Cela provient du fait que ce sont les PME, entreprises les plus à risque actuellement, qui en Amérique latine assurent 60% des emplois : chômage, inégalités et pauvreté sont ainsi en augmentation et font craindre une pandémie de la faim. Selon la Cepal (commission de l’ONU), 2,7 millions d’entreprises et 8,5 millions d’emplois en Amérique latine devraient disparaitre. De plus, la crise des partenaires de l’Amérique latine a engendré des multiples conséquences négatives, mettant en avant une dépendance vis-à-vis de la Chine et des États-Unis.
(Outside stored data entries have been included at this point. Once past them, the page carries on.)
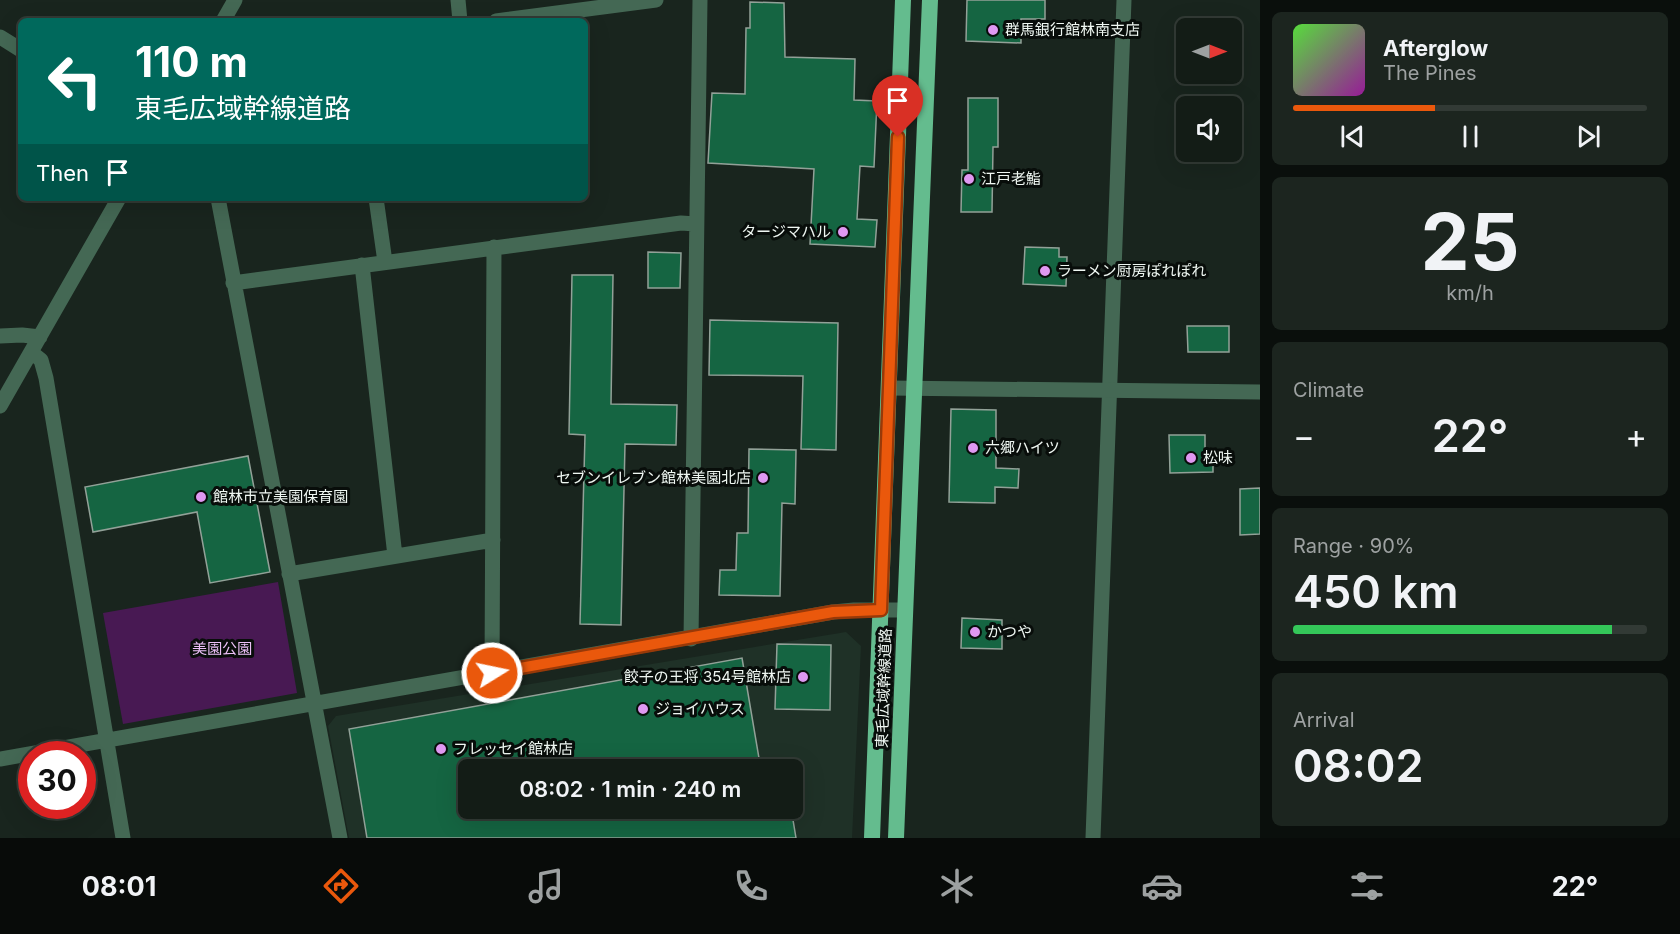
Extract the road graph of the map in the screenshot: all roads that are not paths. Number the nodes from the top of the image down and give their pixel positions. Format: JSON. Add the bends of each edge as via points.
{"nodes":[{"id":1,"x":235,"y":0,"type":"edge"},
{"id":2,"x":458,"y":0,"type":"edge"},
{"id":3,"x":656,"y":0,"type":"edge"},
{"id":4,"x":700,"y":0,"type":"edge"},
{"id":5,"x":903,"y":0,"type":"edge"},
{"id":6,"x":930,"y":0,"type":"edge"},
{"id":7,"x":1124,"y":0,"type":"edge"},
{"id":8,"x":622,"y":2,"type":"edge"},
{"id":9,"x":225,"y":18,"type":"edge"},
{"id":10,"x":460,"y":18,"type":"edge"},
{"id":11,"x":516,"y":18,"type":"edge"},
{"id":12,"x":0,"y":37,"type":"edge"},
{"id":13,"x":18,"y":48,"type":"edge"},
{"id":14,"x":118,"y":201,"type":"edge"},
{"id":15,"x":219,"y":201,"type":"edge"},
{"id":16,"x":376,"y":201,"type":"edge"},
{"id":17,"x":696,"y":224,"type":"junction"},
{"id":18,"x":494,"y":247,"type":"junction"},
{"id":19,"x":385,"y":262,"type":"junction"},
{"id":20,"x":362,"y":265,"type":"junction"},
{"id":21,"x":233,"y":283,"type":"junction"},
{"id":22,"x":0,"y":336,"type":"edge"},
{"id":23,"x":40,"y":338,"type":"junction"},
{"id":24,"x":31,"y":352,"type":"junction"},
{"id":25,"x":913,"y":387,"type":"junction"},
{"id":26,"x":889,"y":388,"type":"junction"},
{"id":27,"x":1111,"y":389,"type":"junction"},
{"id":28,"x":1260,"y":392,"type":"edge"},
{"id":29,"x":0,"y":406,"type":"edge"},
{"id":30,"x":493,"y":540,"type":"junction"},
{"id":31,"x":395,"y":556,"type":"junction"},
{"id":32,"x":290,"y":574,"type":"junction"},
{"id":33,"x":881,"y":610,"type":"junction"},
{"id":34,"x":904,"y":610,"type":"junction"},
{"id":35,"x":691,"y":639,"type":"junction"},
{"id":36,"x":492,"y":673,"type":"junction"},
{"id":37,"x":315,"y":705,"type":"junction"},
{"id":38,"x":108,"y":742,"type":"junction"},
{"id":39,"x":0,"y":759,"type":"edge"},
{"id":40,"x":123,"y":838,"type":"edge"},
{"id":41,"x":340,"y":838,"type":"edge"},
{"id":42,"x":872,"y":838,"type":"edge"},
{"id":43,"x":896,"y":838,"type":"edge"},
{"id":44,"x":1093,"y":838,"type":"edge"}],
"edges":[{"from":1,"to":9,"type":"street"},
{"from":2,"to":10,"type":"street"},
{"from":3,"to":8,"type":"street"},
{"from":4,"to":17,"type":"street"},
{"from":5,"to":26,"type":"highway","name":"東毛広域幹線道路"},
{"from":6,"to":25,"type":"highway","name":"東毛広域幹線道路"},
{"from":7,"to":27,"type":"street"},
{"from":8,"to":11,"type":"street"},
{"from":12,"to":13,"type":"street"},
{"from":14,"to":23,"type":"street"},
{"from":15,"to":21,"type":"street"},
{"from":16,"to":19,"type":"street"},
{"from":17,"to":18,"type":"street"},
{"from":17,"to":35,"type":"street"},
{"from":18,"to":19,"type":"street"},
{"from":18,"to":30,"type":"street"},
{"from":19,"to":20,"type":"street"},
{"from":20,"to":21,"type":"street"},
{"from":20,"to":31,"type":"street"},
{"from":21,"to":32,"type":"street"},
{"from":22,"to":23,"type":"street"},
{"from":23,"to":24,"type":"street"},
{"from":24,"to":29,"type":"street"},
{"from":24,"to":38,"type":"street","via":[[41,360],[45,378]]},
{"from":25,"to":26,"type":"street"},
{"from":25,"to":27,"type":"street"},
{"from":25,"to":34,"type":"highway","name":"東毛広域幹線道路"},
{"from":26,"to":33,"type":"highway","name":"東毛広域幹線道路"},
{"from":27,"to":28,"type":"street"},
{"from":27,"to":44,"type":"street"},
{"from":30,"to":31,"type":"street"},
{"from":30,"to":36,"type":"street"},
{"from":31,"to":32,"type":"street"},
{"from":32,"to":37,"type":"street"},
{"from":33,"to":34,"type":"street"},
{"from":33,"to":35,"type":"street","via":[[833,612]]},
{"from":33,"to":42,"type":"highway","name":"東毛広域幹線道路"},
{"from":34,"to":43,"type":"highway","name":"東毛広域幹線道路"},
{"from":35,"to":36,"type":"street"},
{"from":36,"to":37,"type":"street"},
{"from":37,"to":38,"type":"street"},
{"from":37,"to":41,"type":"street"},
{"from":38,"to":39,"type":"street"},
{"from":38,"to":40,"type":"street"}]}
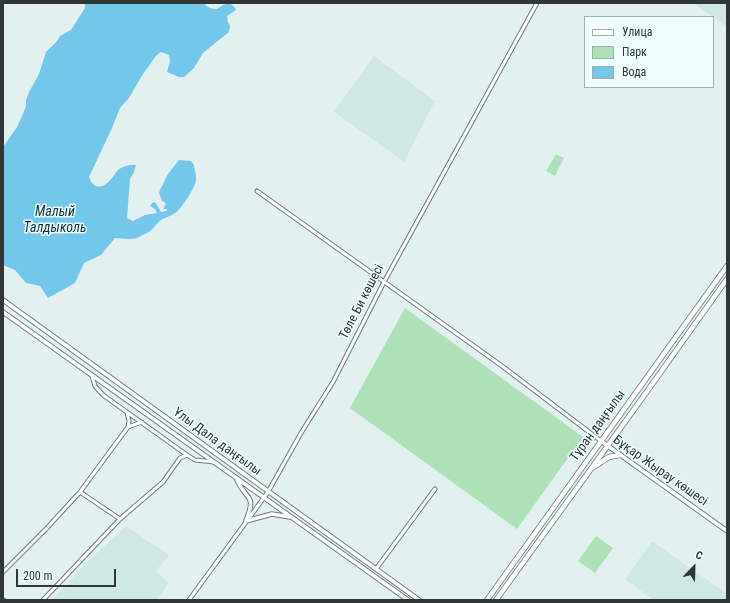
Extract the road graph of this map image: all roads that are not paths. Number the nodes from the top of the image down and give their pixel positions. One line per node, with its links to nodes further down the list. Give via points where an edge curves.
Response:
1 (537, 3): 5 (street, Төле Би көшесі)
2 (257, 190): 5 (street)
3 (727, 266): 16 (main road, Тұран даңғылы)
4 (727, 279): 17 (main road, Тұран даңғылы)
5 (384, 282): 16 (street); 25 (street, Төле Би көшесі, via 332,382)
6 (3, 300): 8 (street, Ұлы Дала даңғылы)
7 (3, 312): 9 (street, Ұлы Дала даңғылы)
8 (60, 341): 9 (street); 10 (street, Ұлы Дала даңғылы)
9 (55, 349): 11 (street, Ұлы Дала даңғылы)
10 (76, 352): 11 (street); 25 (street, Ұлы Дала даңғылы)
11 (70, 360): 12 (street, Ұлы Дала даңғылы)
12 (92, 375): 13 (street, via 95,386); 20 (street, Ұлы Дала даңғылы)
13 (127, 412): 14 (street); 15 (street)
14 (142, 422): 15 (street); 18 (street)
15 (128, 427): 24 (street)
16 (601, 441): 17 (street, Бұқар Жырау көшесі); 33 (main road, Тұран даңғылы)
17 (607, 446): 19 (street, Бұқар Жырау көшесі); 21 (main road, Тұран даңғылы)
18 (187, 455): 20 (street, via 195,460); 28 (street, via 180,458 163,482)
19 (620, 455): 21 (main road, via 608,457); 30 (street, Бұқар Жырау көшесі)
20 (214, 462): 22 (street, Ұлы Дала даңғылы)
21 (590, 469): 40 (main road, Тұран даңғылы)
22 (237, 479): 26 (street, Ұлы Дала даңғылы); 29 (street, via 251,502)
23 (435, 489): 31 (street)
24 (80, 492): 28 (street); 32 (street)
25 (268, 492): 26 (street, Төле Би көшесі); 31 (street, Ұлы Дала даңғылы)
26 (264, 498): 27 (street, Ұлы Дала даңғылы); 29 (street, Төле Би көшесі)
27 (291, 517): 29 (street, via 272,514); 36 (street, Ұлы Дала даңғылы)
28 (120, 520): 34 (street)
29 (246, 521): 35 (street, Төле Би көшесі)
30 (727, 531)
31 (376, 569): 37 (street, Ұлы Дала даңғылы)
32 (3, 572)
33 (490, 596): 38 (main road); 39 (main road, Тұран даңғылы)
34 (43, 600)
35 (189, 600)
36 (408, 600)
37 (419, 600)
38 (482, 600)
39 (487, 600)
40 (496, 600)

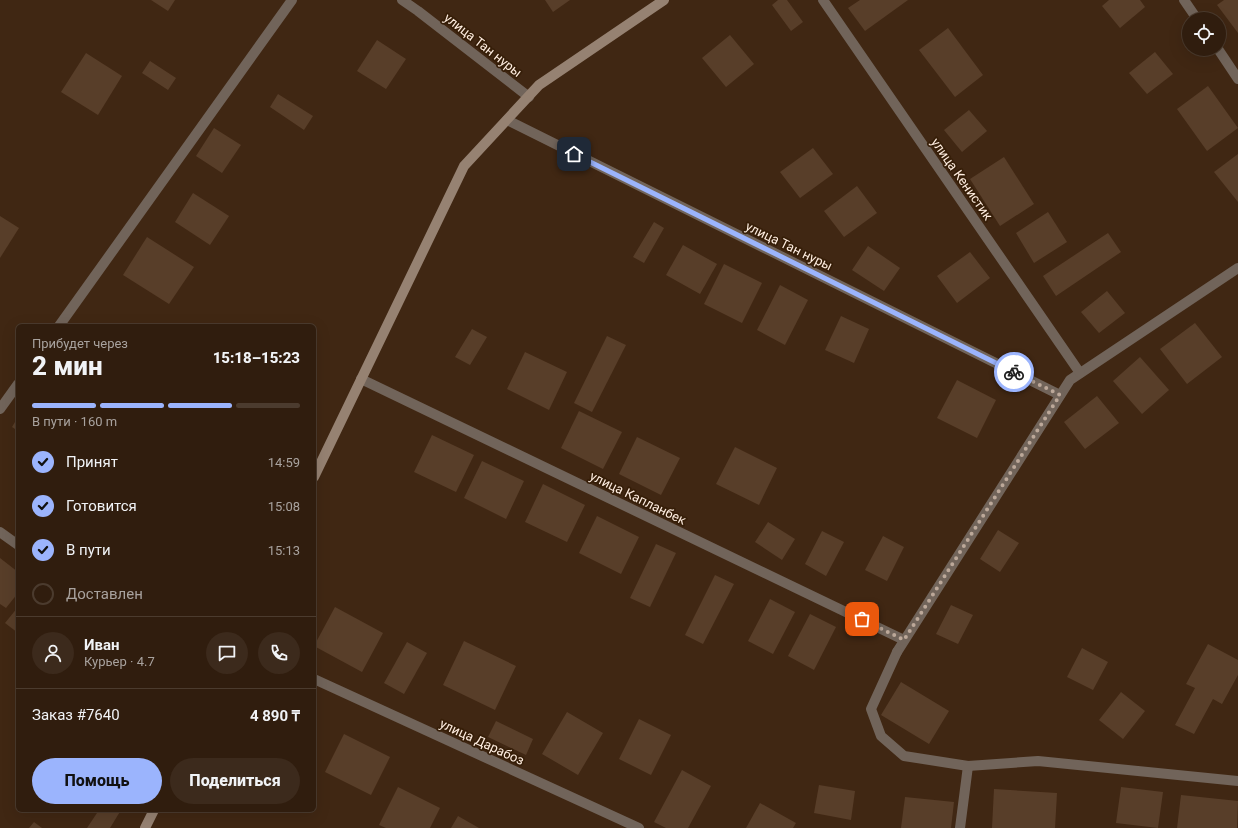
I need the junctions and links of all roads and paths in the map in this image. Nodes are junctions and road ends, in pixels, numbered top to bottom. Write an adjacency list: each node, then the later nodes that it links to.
1 (292, 0): 12 (street)
2 (402, 0): 9 (street, улица Тан нуры)
3 (664, 0): 9 (street)
4 (823, 0): 13 (street, улица Кенистик)
5 (1184, 0): 6 (street)
6 (1192, 12)
7 (1223, 56): 8 (street)
8 (1238, 79)
9 (529, 97): 10 (street)
10 (507, 120): 14 (street); 16 (street, улица Тан нуры)
11 (1238, 268): 13 (street)
12 (60, 324)
13 (1080, 373): 16 (street)
14 (361, 379): 18 (street); 21 (street, улица Капланбек)
15 (16, 387): 17 (street)
16 (1060, 395): 21 (street)
17 (0, 409)
18 (316, 473)
19 (0, 532): 20 (street)
20 (16, 544)
21 (904, 640): 23 (street)
22 (316, 680): 27 (street, улица Дарабоз)
23 (968, 766): 24 (street); 28 (street)
24 (1238, 782)
25 (153, 812): 26 (street)
26 (145, 828)
27 (639, 828)
28 (960, 828)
L’effondrement des remises, qui représentent entre 10 et 30% du PIB au Salvador, Guatemala, Honduras et Nicaragua empirent aussi cette tendance, de même que la chute des investissements étrangers. Ceux-ci devraient chuter de 45 à 55% en 2020 en Amérique latine selon le Cepal.
Cependant, si les chiffres de la crise sont impressionnants, beaucoup espèrent une récupération économique relativement rapide. Ainsi, la reprise de la Chine va augmenter les importations de matières premières, et peut être raugmenter son niveau d’investissements à l’étranger et donc notamment en Amérique latine.
À cette nouvelle positive, se rajoute le vent de changement qui semble souffler en Amérique latine. La lutte contre la corruption semble s’intensifier : toujours plus de politiciens sont accusés ; l’élection de Fernandez en Argentine a permis une lutte plus âpre contre la pauvreté et un redressement économique ; le Brésil s’attaque à sa fiscalité pour la rendre moins coûteuse pour les entreprises. La Banque mondiale ainsi une reprise possible d’environ 4% en 2021, d’autant plus probable si comme elle le souhaite la dette des pays émergents est allégée.
L’essor de la finance verte pourrait aussi jouer un rôle de sauveur : la Banque mondiale et HSBC lancent un fond vert pour les émergents. En plus de permettre un développement plus sain, cela pourrait aussi aider à conclure l’accord UE-Mercosur car la France est opposée au projet principalement à cause des conséquences environnementales de celui-ci. Ainsi, si l’Amérique latine connait de nombreuses difficultés, de nouvelles notes d’espoir sont apparues récemment.